Perhaps if the outcome of this story had been different, this topic would not have made news; however, after the installation of these cameras, it was observed that a number of employees within the supermarket were stealing from their workplace. Afterwards, the employees in question were terminated from their positions in the workplace. This has created a difficult situation for legislation to interpret as there are two ethical dilemmas at stake. We can argue that the employees were not informed about these cameras and that this was a direct breach of their privacy; or we can view this termination to be fair based on the fact that these workers were caught stealing from their workplace!
In Spain, where this matter took place, the law in question requires employers to notify employees how their personal data is collected, why it is collected and the reason for doing so, before any data collection methods are enforced. The present issue here is one of balance. The supermarket employer wanted to collect evidence to determine who was stealing from the store, however in doing so, they didn’t account for the fact that they were violating the employees’ right to privacy. This story has created some interesting dialogue between the European Court of Human Rights and the Spanish Court System as they argue which of the current legislations take precedence in this case.
Other employers across Europe that use CCTV are urged to have conversations with their employees regarding the use of CCTV within the workplace. More specifically, these conversations should explain that there is a possibility that the employee could be filmed while at work, what the CCTV will be used for and how much of an intrusion of privacy it will create for the employees. When installing CCTV in the workplace, it is important that the employer ensures they have legitimate grounds for installing it in the first place and that less intrusive means have already been attempted in order to protect the privacy of the employees involved. Also, when installing CCTV systems, it would be beneficial to inform employees of what measures will be taken based on their actions. For instance, had the employees in that Spanish supermarket been informed that there would be cameras spread around the store with the hopes of lowering the instances of theft in the workplace, and that those caught stealing would be persecuted accordingly, then this workplace would not be working through the legalities of such a system as they presently are.

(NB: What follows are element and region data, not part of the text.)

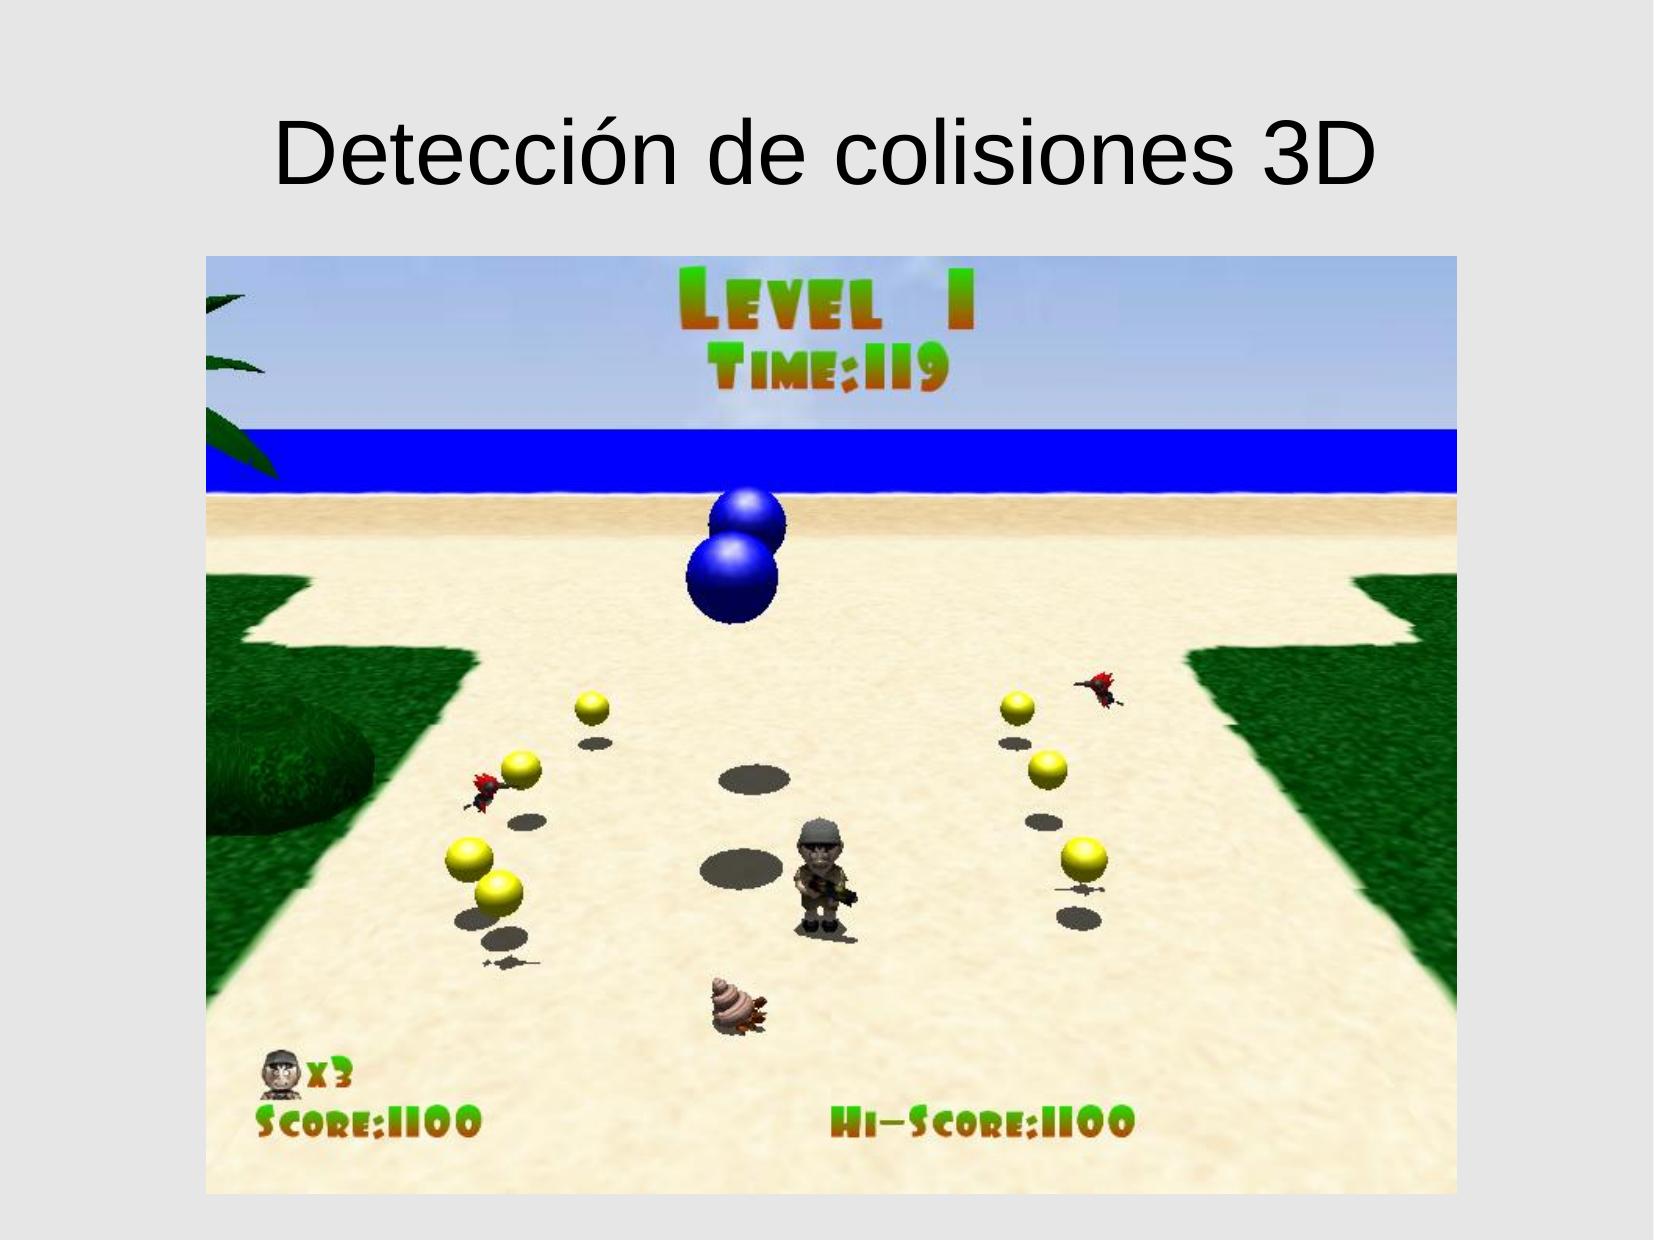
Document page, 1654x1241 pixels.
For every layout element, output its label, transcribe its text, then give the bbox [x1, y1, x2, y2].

picture [206, 256, 1457, 1194]
title Detección de colisiones 3D [82, 49, 1571, 257]
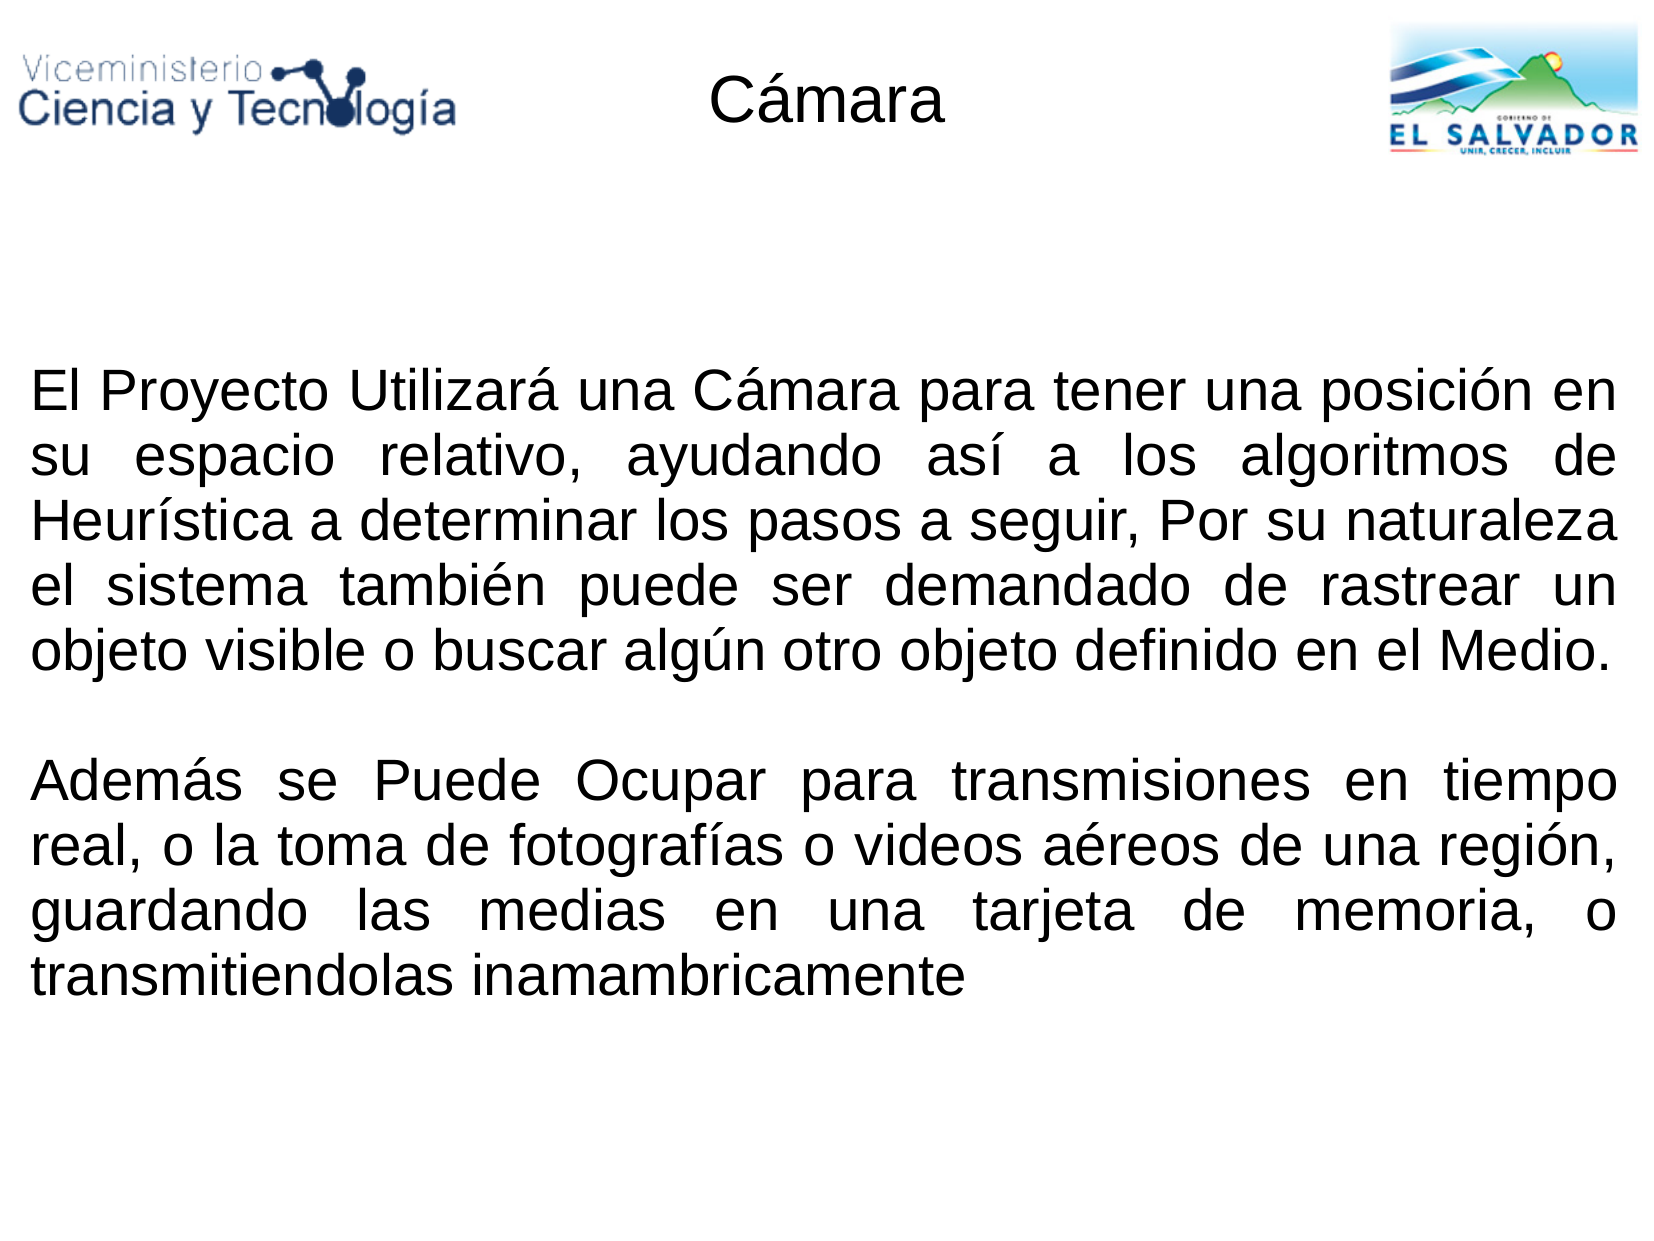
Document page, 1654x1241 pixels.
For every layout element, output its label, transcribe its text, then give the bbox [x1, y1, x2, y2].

Ultimately, the European Court of Human Rights decided that by informing the employees there were cameras within the workplace (though not specifically discussing where they were located, or why they had been installed) the employer had provided their employees with enough fair notice about them being recorded at work, and that the videos obtained were not threatening their right to privacy. What is important to realize is that the time involved going through the court system could have been reduced if employers had been more open and transparent with their employees about where and why the cameras had been installed in the workplace. Had these conversations already taken place, they may not have had any instances of employee theft taking place in the future.